A $2,300-per-head price tag. That’s the estimated federal funding tied to census data for every Coloradan in 2016.
Miss that number by a thousand people, and you just burned $2 million in potential federal cash. For a state already staring down annual budget shortfalls for two consecutive years, that’s not a rounding error. That’s real money for roads, schools, and hospitals that isn’t coming from Washington.
Colorado is finally admitting it has a census problem. The state demography office released its 2030 Census Strategic Action Plan in May, and the document is essentially a post-mortem on the 2020 count, adjusted for the chaos of the pandemic. The goal? Stop losing millions because people in rural and minority communities didn’t fill out a form they didn’t trust.
The strategy hinges on a partnership with nonprofits, specifically a group called Communities Lead Communities Thrive. This isn’t a top-down directive from the capital. It’s a coalition of organizations working to break down barriers to state grant funding for historically underrepresented groups. They’re focusing on the folks who get left out of the count — rural residents, immigrant communities, low-income households.
Marco Dorado, managing director of Communities Lead Communities Thrive, puts it plainly. “Asking someone to be counted requires trust. You don’t build trust overnight.”
That’s the core issue. The census happens once every decade. If you miss the window, or if people don’t trust the process, the data is wrong. And if the data is wrong, the funding is wrong. Dorado notes that an undercount doesn’t just mean a missing person on a spreadsheet; it means the need for services doesn’t go away, but the money to pay for them does.
Let’s do the math on the stakes. The census determines federal funding flow, yes, but it also dictates how many seats Colorado gets in the U.S. House of Representatives and how legislative districts are drawn. A bad count means less influence in Congress and the Electoral College. It means less leverage for our voice in Washington.
The state’s plan is to use a long runway. The 2020 census was dynamic because of COVID, but it was also rushed. The 2030 plan aims to give nonprofits enough time to build that trust before the actual count begins. They’re elevating the voices of community leaders to ensure that when the question comes, people know who to trust.

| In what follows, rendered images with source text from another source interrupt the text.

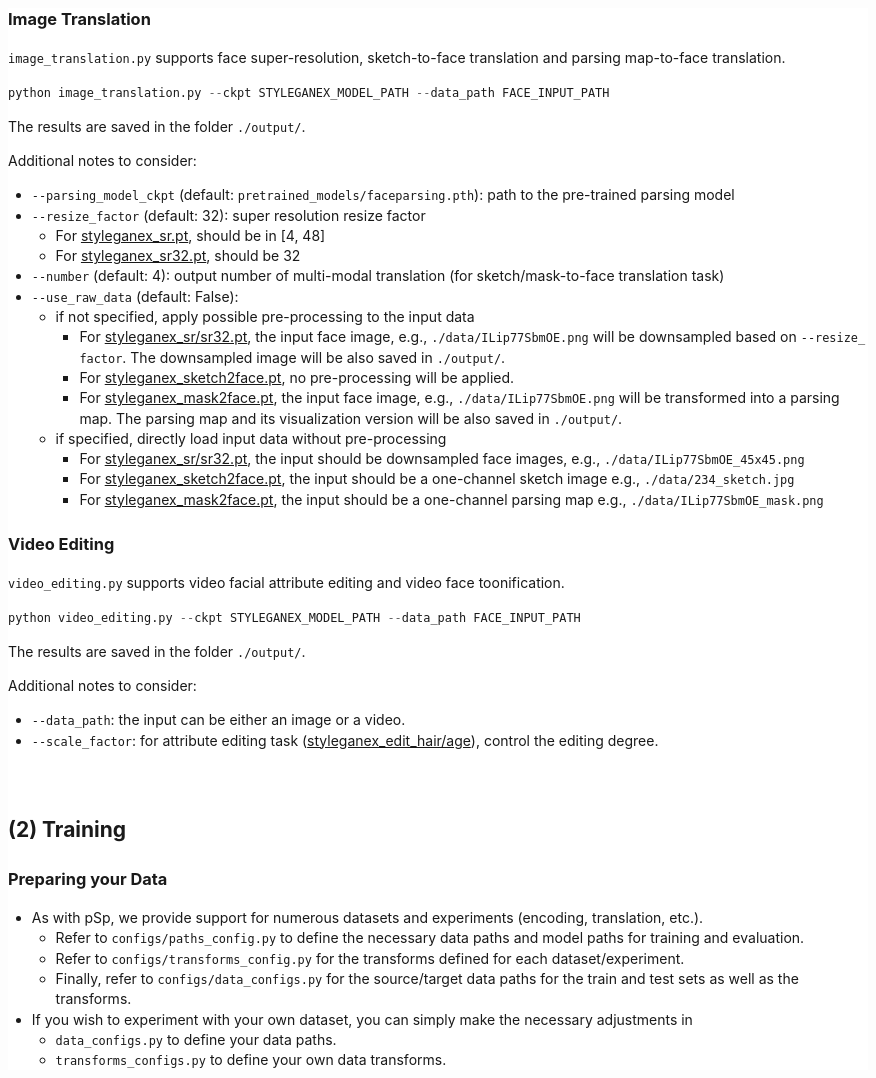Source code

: ### Image Translation

`image_translation.py` supports face super-resolution, sketch-to-face translation and parsing map-to-face translation.

```python
python image_translation.py --ckpt STYLEGANEX_MODEL_PATH --data_path FACE_INPUT_PATH
```
The results are saved in the folder `./output/`.

Additional notes to consider:
- `--parsing_model_ckpt` (default: `pretrained_models/faceparsing.pth`): path to the pre-trained parsing model
- `--resize_factor` (default: 32): super resolution resize factor
    - For [styleganex_sr.pt](), should be in [4, 48]
    - For [styleganex_sr32.pt](), should be 32
- `--number` (default: 4): output number of multi-modal translation (for sketch/mask-to-face translation task)
- `--use_raw_data` (default: False): 
    - if not specified, apply possible pre-processing to the input data
        - For [styleganex_sr/sr32.pt](), the input face image, e.g., `./data/ILip77SbmOE.png` will be downsampled based on `--resize_factor`. The downsampled image will be also saved in `./output/`.
        - For [styleganex_sketch2face.pt](), no pre-processing will be applied.
        - For [styleganex_mask2face.pt](), the input face image, e.g., `./data/ILip77SbmOE.png` will be transformed into a parsing map. The parsing map and its visualization version will be also saved in `./output/`.
    - if specified, directly load input data without pre-processing
        - For [styleganex_sr/sr32.pt](), the input should be downsampled face images, e.g., `./data/ILip77SbmOE_45x45.png`
        - For [styleganex_sketch2face.pt](), the input should be a one-channel sketch image e.g., `./data/234_sketch.jpg`
        - For [styleganex_mask2face.pt](), the input should be a one-channel parsing map e.g., `./data/ILip77SbmOE_mask.png`


### Video Editing

`video_editing.py` supports video facial attribute editing and video face toonification.

```python
python video_editing.py --ckpt STYLEGANEX_MODEL_PATH --data_path FACE_INPUT_PATH
```
The results are saved in the folder `./output/`.

Additional notes to consider:
- `--data_path`: the input can be either an image or a video.
- `--scale_factor`: for attribute editing task ([styleganex_edit_hair/age]()), control the editing degree.

<br/>

## (2) Training 

### Preparing your Data
- As with pSp, we provide support for numerous datasets and experiments (encoding, translation, etc.).
    - Refer to `configs/paths_config.py` to define the necessary data paths and model paths for training and evaluation. 
    - Refer to `configs/transforms_config.py` for the transforms defined for each dataset/experiment. 
    - Finally, refer to `configs/data_configs.py` for the source/target data paths for the train and test sets
      as well as the transforms.
- If you wish to experiment with your own dataset, you can simply make the necessary adjustments in 
    - `data_configs.py` to define your data paths.
    - `transforms_configs.py` to define your own data transforms.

On paper, this sounds like a solid investment. In practice, it’s about fixing the leak in the bucket. The state demography office estimates that even a small undercount in specific areas can result in millions in lost funding. For the Western Slope, where rural isolation and language barriers can compound distrust, this partnership is critical.
The bottom line is simple. If we undercount, we pay more for the same services. If we count accurately, we bring in millions more in federal dollars. The 2030 plan is an attempt to stop the bleeding. It’s not about politics; it’s about arithmetic. And right now, the arithmetic is telling us we’re losing money every time we miss a mark.